Another “activist-turned-educator” agrees “that in every negotiation process we have to try and understand the other side’s interests, and we must make their interests our interests... Whatever worries them, we have to find out what it is and eliminate it.”

These are good strategies for pragmatists everywhere…

Some of the recent commentary has focused on Aung San Suu Kyi, and the need for a “deft touch” in playing what is a rather new political game (27 Oct). Andrew Selth writes (23 Nov): “Burma's pro-democracy forces have endured terrible privations over the past 23 years to get to this position. Now that it is here, however, they may find that the real work has only just begun. The existence of an undisguised military dictatorship guilty of appalling human rights abuses offered them a simple choice. The decision whether or not to trust a hybrid civilian-military government that seems to promise incremental reform and national reconciliation is much more difficult.

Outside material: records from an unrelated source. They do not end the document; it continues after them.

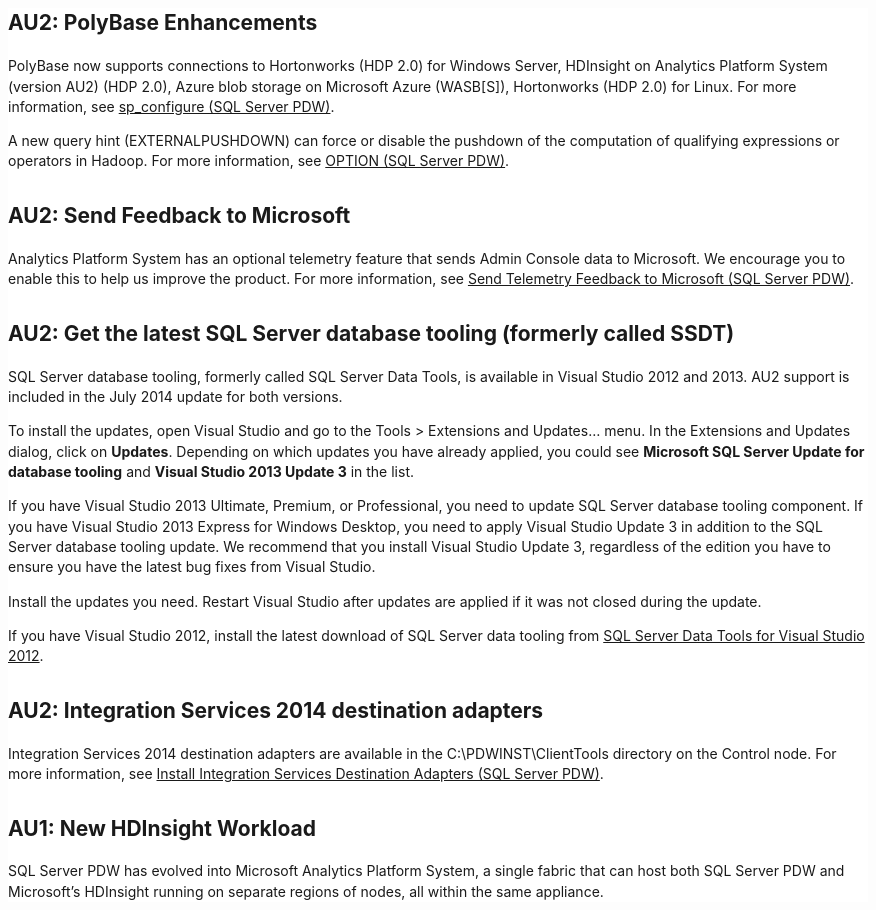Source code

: ## <a name="AU2PolyBase"></a>AU2: PolyBase Enhancements  
PolyBase now supports connections to Hortonworks (HDP 2.0) for Windows Server, HDInsight on Analytics Platform System (version AU2) (HDP 2.0), Azure blob storage on Microsoft Azure (WASB[S]), Hortonworks (HDP 2.0) for Linux. For more information, see [sp_configure &#40;SQL Server PDW&#41;](../sqlpdw/sp-configure-sql-server-pdw.md).  
  
A new query hint (EXTERNALPUSHDOWN) can force or disable the pushdown of the computation of qualifying expressions or operators in Hadoop. For more information, see [OPTION &#40;SQL Server PDW&#41;](../sqlpdw/option-sql-server-pdw.md).  
  
## <a name="feedback"></a>AU2: Send Feedback to Microsoft  
Analytics Platform System has an optional telemetry feature that sends Admin Console data to Microsoft. We encourage you to enable this to help us improve the product. For more information, see [Send Telemetry Feedback to Microsoft &#40;SQL Server PDW&#41;](../management/send-telemetry-feedback-to-microsoft-sql-server-pdw.md).  
  
## <a name="tooling"></a>AU2: Get the latest SQL Server database tooling (formerly called SSDT)  
SQL Server database tooling, formerly called SQL Server Data Tools, is available in Visual Studio 2012 and 2013. AU2 support is included in the July 2014 update for both versions.  
  
To install the updates, open Visual Studio and go to the Tools > Extensions and Updates… menu. In the Extensions and Updates dialog, click on **Updates**. Depending on which updates you have already applied, you could see **Microsoft SQL Server Update for database tooling** and **Visual Studio 2013 Update 3** in the list.  
  
If you have Visual Studio 2013 Ultimate, Premium, or Professional, you need to update SQL Server database tooling component. If you have Visual Studio 2013 Express for Windows Desktop, you need to apply Visual Studio Update 3 in addition to the SQL Server database tooling update. We recommend that you install Visual Studio Update 3, regardless of the edition you have to ensure you have the latest bug fixes from Visual Studio.  
  
Install the updates you need. Restart Visual Studio after updates are applied if it was not closed during the update.  
  
If you have Visual Studio 2012, install the latest download of SQL Server data tooling from [SQL Server Data Tools for Visual Studio 2012](http://msdn.microsoft.com/en-us/data/hh297027).  
  
## <a name="SSIS"></a>AU2: Integration Services 2014 destination adapters  
Integration Services 2014 destination adapters are available in the C:\PDWINST\ClientTools directory on the Control node. For more information, see [Install Integration Services Destination Adapters &#40;SQL Server PDW&#41;](../sqlpdw/install-integration-services-destination-adapters-sql-server-pdw.md).  
  
## <a name="HDINSIGHT"></a>AU1: New HDInsight Workload  
SQL Server PDW has evolved into Microsoft Analytics Platform System, a single fabric that can host both SQL Server PDW and Microsoft’s HDInsight running on separate regions of nodes, all within the same appliance.  
  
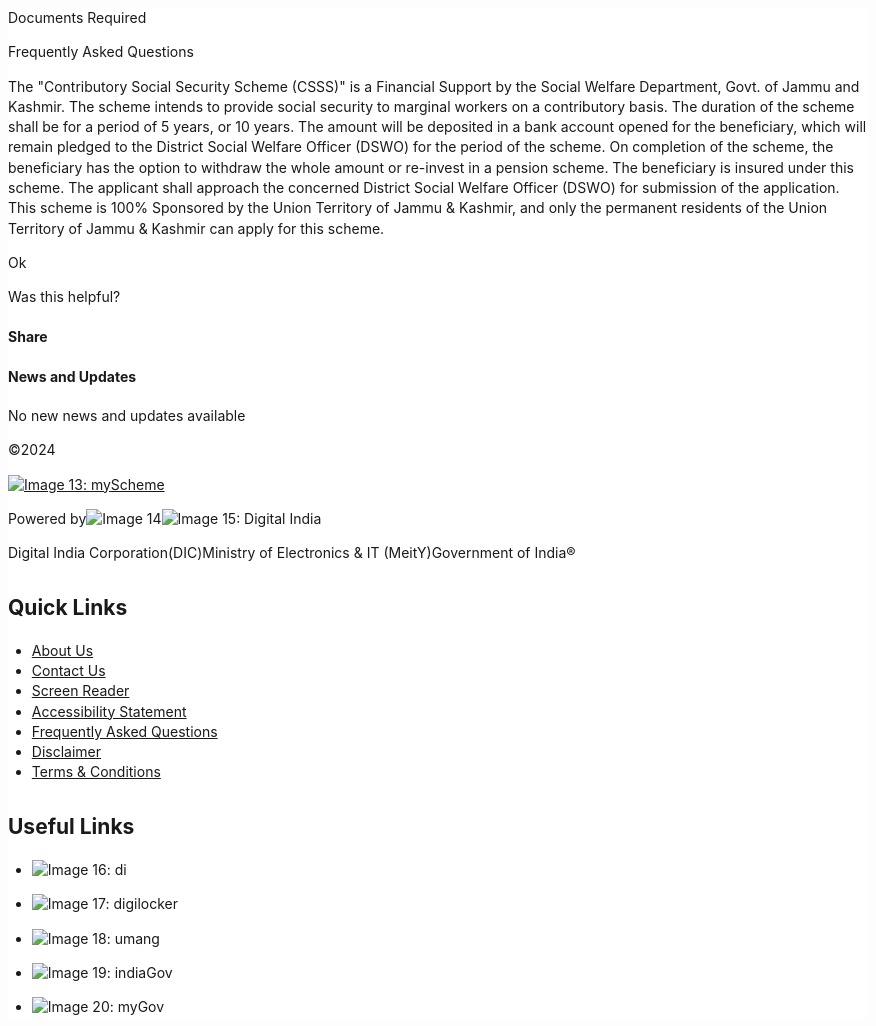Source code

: Documents Required

Frequently Asked Questions

The "Contributory Social Security Scheme (CSSS)" is a Financial Support by the Social Welfare Department, Govt. of Jammu and Kashmir. The scheme intends to provide social security to marginal workers on a contributory basis. The duration of the scheme shall be for a period of 5 years, or 10 years. The amount will be deposited in a bank account opened for the beneficiary, which will remain pledged to the District Social Welfare Officer (DSWO) for the period of the scheme. On completion of the scheme, the beneficiary has the option to withdraw the whole amount or re-invest in a pension scheme. The beneficiary is insured under this scheme. The applicant shall approach the concerned District Social Welfare Officer (DSWO) for submission of the application. This scheme is 100% Sponsored by the Union Territory of Jammu & Kashmir, and only the permanent residents of the Union Territory of Jammu & Kashmir can apply for this scheme.

Ok

Was this helpful?

#### Share

#### News and Updates

No new news and updates available

©2024

[![Image 13: myScheme](blob:https://www.myscheme.gov.in/b9a31d3949b1882a09ed2f8508d538f3)](https://www.myscheme.gov.in/)

Powered by![Image 14](blob:https://www.myscheme.gov.in/a01e597e35ed1eeaefa52c5d0c5fe71b)![Image 15: Digital India](blob:https://www.myscheme.gov.in/b9a31d3949b1882a09ed2f8508d538f3)

Digital India Corporation(DIC)Ministry of Electronics & IT (MeitY)Government of India®

Quick Links
-----------

*   [About Us](https://www.myscheme.gov.in/about)
*   [Contact Us](https://www.myscheme.gov.in/contact)
*   [Screen Reader](https://www.myscheme.gov.in/screen-reader)
*   [Accessibility Statement](https://www.myscheme.gov.in/accessibility-statement)
*   [Frequently Asked Questions](https://www.myscheme.gov.in/faqs)
*   [Disclaimer](https://www.myscheme.gov.in/disclaimer)
*   [Terms & Conditions](https://www.myscheme.gov.in/terms-conditions)

Useful Links
------------

*   ![Image 16: di](blob:https://www.myscheme.gov.in/b9a31d3949b1882a09ed2f8508d538f3)
    
*   ![Image 17: digilocker](blob:https://www.myscheme.gov.in/b9a31d3949b1882a09ed2f8508d538f3)
    
*   ![Image 18: umang](blob:https://www.myscheme.gov.in/b9a31d3949b1882a09ed2f8508d538f3)
    
*   ![Image 19: indiaGov](blob:https://www.myscheme.gov.in/b9a31d3949b1882a09ed2f8508d538f3)
    
*   ![Image 20: myGov](blob:https://www.myscheme.gov.in/b9a31d3949b1882a09ed2f8508d538f3)
    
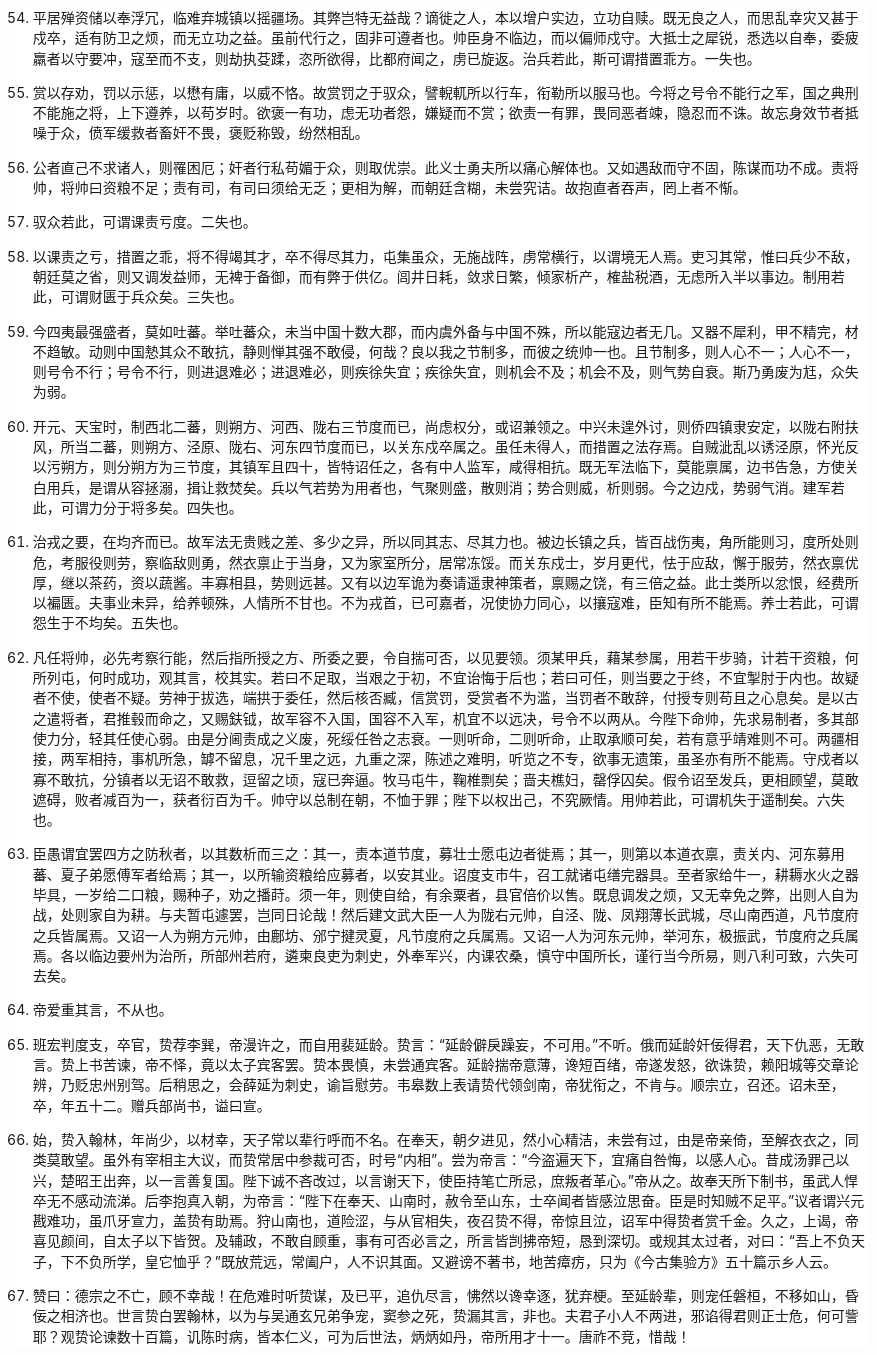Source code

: 54. <span id="列传第八十二_陆贽-54"></span>
平居殚资储以奉浮冗，临难弃城镇以摇疆场。其弊岂特无益哉？谪徙之人，本以增户实边，立功自赎。既无良之人，而思乱幸灾又甚于戍卒，适有防卫之烦，而无立功之益。虽前代行之，固非可遵者也。帅臣身不临边，而以偏师戍守。大抵士之犀锐，悉选以自奉，委疲羸者以守要冲，寇至而不支，则劫执芟蹂，恣所欲得，比都府闻之，虏已旋返。治兵若此，斯可谓措置乖方。一失也。

55. <span id="列传第八十二_陆贽-55"></span>
赏以存劝，罚以示惩，以懋有庸，以威不恪。故赏罚之于驭众，譬輗軏所以行车，衔勒所以服马也。今将之号令不能行之军，国之典刑不能施之将，上下遵养，以苟岁时。欲褒一有功，虑无功者怨，嫌疑而不赏；欲责一有罪，畏同恶者竦，隐忍而不诛。故忘身效节者抵噪于众，偾军缓救者畜奸不畏，褒贬称毁，纷然相乱。

56. <span id="列传第八十二_陆贽-56"></span>
公者直己不求诸人，则罹困厄；奸者行私苟媚于众，则取优崇。此义士勇夫所以痛心解体也。又如遇敌而守不固，陈谋而功不成。责将帅，将帅曰资粮不足；责有司，有司曰须给无乏；更相为解，而朝廷含糊，未尝究诘。故抱直者吞声，罔上者不惭。

57. <span id="列传第八十二_陆贽-57"></span>
驭众若此，可谓课责亏度。二失也。

58. <span id="列传第八十二_陆贽-58"></span>
以课责之亏，措置之乖，将不得竭其才，卒不得尽其力，屯集虽众，无施战阵，虏常横行，以谓境无人焉。吏习其常，惟曰兵少不敌，朝廷莫之省，则又调发益师，无裨于备御，而有弊于供亿。闾井日耗，敛求日繁，倾家析产，榷盐税酒，无虑所入半以事边。制用若此，可谓财匮于兵众矣。三失也。

59. <span id="列传第八十二_陆贽-59"></span>
今四夷最强盛者，莫如吐蕃。举吐蕃众，未当中国十数大郡，而内虞外备与中国不殊，所以能寇边者无几。又器不犀利，甲不精完，材不趋敏。动则中国慹其众不敢抗，静则惮其强不敢侵，何哉？良以我之节制多，而彼之统帅一也。且节制多，则人心不一；人心不一，则号令不行；号令不行，则进退难必；进退难必，则疾徐失宜；疾徐失宜，则机会不及；机会不及，则气势自衰。斯乃勇废为尪，众失为弱。

60. <span id="列传第八十二_陆贽-60"></span>
开元、天宝时，制西北二蕃，则朔方、河西、陇右三节度而已，尚虑权分，或诏兼领之。中兴未遑外讨，则侨四镇隶安定，以陇右附扶风，所当二蕃，则朔方、泾原、陇右、河东四节度而已，以关东戍卒属之。虽任未得人，而措置之法存焉。自贼泚乱以诱泾原，怀光反以污朔方，则分朔方为三节度，其镇军且四十，皆特诏任之，各有中人监军，咸得相抗。既无军法临下，莫能禀属，边书告急，方使关白用兵，是谓从容拯溺，揖让救焚矣。兵以气若势为用者也，气聚则盛，散则消；势合则威，析则弱。今之边戍，势弱气消。建军若此，可谓力分于将多矣。四失也。

61. <span id="列传第八十二_陆贽-61"></span>
治戎之要，在均齐而已。故军法无贵贱之差、多少之异，所以同其志、尽其力也。被边长镇之兵，皆百战伤夷，角所能则习，度所处则危，考服役则劳，察临敌则勇，然衣禀止于当身，又为家室所分，居常冻馁。而关东戍士，岁月更代，怯于应敌，懈于服劳，然衣禀优厚，继以茶药，资以蔬酱。丰寡相县，势则远甚。又有以边军诡为奏请遥隶神策者，禀赐之饶，有三倍之益。此士类所以忿恨，经费所以褊匮。夫事业未异，给养顿殊，人情所不甘也。不为戎首，已可嘉者，况使协力同心，以攘寇难，臣知有所不能焉。养士若此，可谓怨生于不均矣。五失也。

62. <span id="列传第八十二_陆贽-62"></span>
凡任将帅，必先考察行能，然后指所授之方、所委之要，令自揣可否，以见要领。须某甲兵，藉某参属，用若干步骑，计若干资粮，何所列屯，何时成功，观其言，校其实。若曰不足取，当艰之于初，不宜诒悔于后也；若曰可任，则当要之于终，不宜掣肘于内也。故疑者不使，使者不疑。劳神于拔选，端拱于委任，然后核否臧，信赏罚，受赏者不为滥，当罚者不敢辞，付授专则苟且之心息矣。是以古之遣将者，君推毂而命之，又赐鈇钺，故军容不入国，国容不入军，机宜不以远决，号令不以两从。今陛下命帅，先求易制者，多其部使力分，轻其任使心弱。由是分阃责成之义废，死绥任咎之志衰。一则听命，二则听命，止取承顺可矣，若有意乎靖难则不可。两疆相接，两军相持，事机所急，罅不留息，况千里之远，九重之深，陈述之难明，听览之不专，欲事无遗策，虽圣亦有所不能焉。守戍者以寡不敢抗，分镇者以无诏不敢救，逗留之顷，寇已奔逼。牧马屯牛，鞠椎剽矣；啬夫樵妇，罄俘囚矣。假令诏至发兵，更相顾望，莫敢遮碍，败者减百为一，获者衍百为千。帅守以总制在朝，不恤于罪；陛下以权出己，不究厥情。用帅若此，可谓机失于遥制矣。六失也。

63. <span id="列传第八十二_陆贽-63"></span>
臣愚谓宜罢四方之防秋者，以其数析而三之：其一，责本道节度，募壮士愿屯边者徙焉；其一，则第以本道衣禀，责关内、河东募用蕃、夏子弟愿傅军者给焉；其一，以所输资粮给应募者，以安其业。诏度支市牛，召工就诸屯缮完器具。至者家给牛一，耕耨水火之器毕具，一岁给二口粮，赐种子，劝之播莳。须一年，则使自给，有余粟者，县官倍价以售。既息调发之烦，又无幸免之弊，出则人自为战，处则家自为耕。与夫暂屯遽罢，岂同日论哉！然后建文武大臣一人为陇右元帅，自泾、陇、凤翔薄长武城，尽山南西道，凡节度府之兵皆属焉。又诏一人为朔方元帅，由鄜坊、邠宁揵灵夏，凡节度府之兵属焉。又诏一人为河东元帅，举河东，极振武，节度府之兵属焉。各以临边要州为治所，所部州若府，遴柬良吏为刺史，外奉军兴，内课农桑，慎守中国所长，谨行当今所易，则八利可致，六失可去矣。

64. <span id="列传第八十二_陆贽-64"></span>
帝爱重其言，不从也。

65. <span id="列传第八十二_陆贽-65"></span>
班宏判度支，卒官，贽荐李巽，帝漫许之，而自用裴延龄。贽言：“延龄僻戾躁妄，不可用。”不听。俄而延龄奸佞得君，天下仇恶，无敢言。贽上书苦谏，帝不怿，竟以太子宾客罢。贽本畏慎，未尝通宾客。延龄揣帝意薄，谗短百绪，帝遂发怒，欲诛贽，赖阳城等交章论辨，乃贬忠州别驾。后稍思之，会薛延为刺史，谕旨慰劳。韦皋数上表请贽代领剑南，帝犹衔之，不肯与。顺宗立，召还。诏未至，卒，年五十二。赠兵部尚书，谥曰宣。

66. <span id="列传第八十二_陆贽-66"></span>
始，贽入翰林，年尚少，以材幸，天子常以辈行呼而不名。在奉天，朝夕进见，然小心精洁，未尝有过，由是帝亲倚，至解衣衣之，同类莫敢望。虽外有宰相主大议，而贽常居中参裁可否，时号“内相”。尝为帝言：“今盗遍天下，宜痛自咎悔，以感人心。昔成汤罪己以兴，楚昭王出奔，以一言善复国。陛下诚不吝改过，以言谢天下，使臣持笔亡所忌，庶叛者革心。”帝从之。故奉天所下制书，虽武人悍卒无不感动流涕。后李抱真入朝，为帝言：“陛下在奉天、山南时，赦令至山东，士卒闻者皆感泣思奋。臣是时知贼不足平。”议者谓兴元戡难功，虽爪牙宣力，盖贽有助焉。狩山南也，道险涩，与从官相失，夜召贽不得，帝惊且泣，诏军中得贽者赏千金。久之，上谒，帝喜见颜间，自太子以下皆贺。及辅政，不敢自顾重，事有可否必言之，所言皆剀拂帝短，恳到深切。或规其太过者，对曰：“吾上不负天子，下不负所学，皇它恤乎？”既放荒远，常阖户，人不识其面。又避谤不著书，地苦瘴疠，只为《今古集验方》五十篇示乡人云。

67. <span id="列传第八十二_陆贽-67"></span>
赞曰：德宗之不亡，顾不幸哉！在危难时听贽谋，及已平，追仇尽言，怫然以谗幸逐，犹弃梗。至延龄辈，则宠任磐桓，不移如山，昏佞之相济也。世言贽白罢翰林，以为与吴通玄兄弟争宠，窦参之死，贽漏其言，非也。夫君子小人不两进，邪谄得君则正士危，何可訾耶？观贽论谏数十百篇，讥陈时病，皆本仁义，可为后世法，炳炳如丹，帝所用才十一。唐祚不竞，惜哉！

This, of course – albeit less starkly, and certainly less prominently – is the kind of choice SEA’s civil society activists face every day. 

The biggest fly in the ointment is still the ethnic issue. As a new International Crisis Group report (30 Nov) makes clear, recent conciliatory moves “mark one of the most significant moments in the six decades of conflict”, but still “lasting peace is still not assured”. If ever there was a situation where pragmatism needs to prevail, this is it.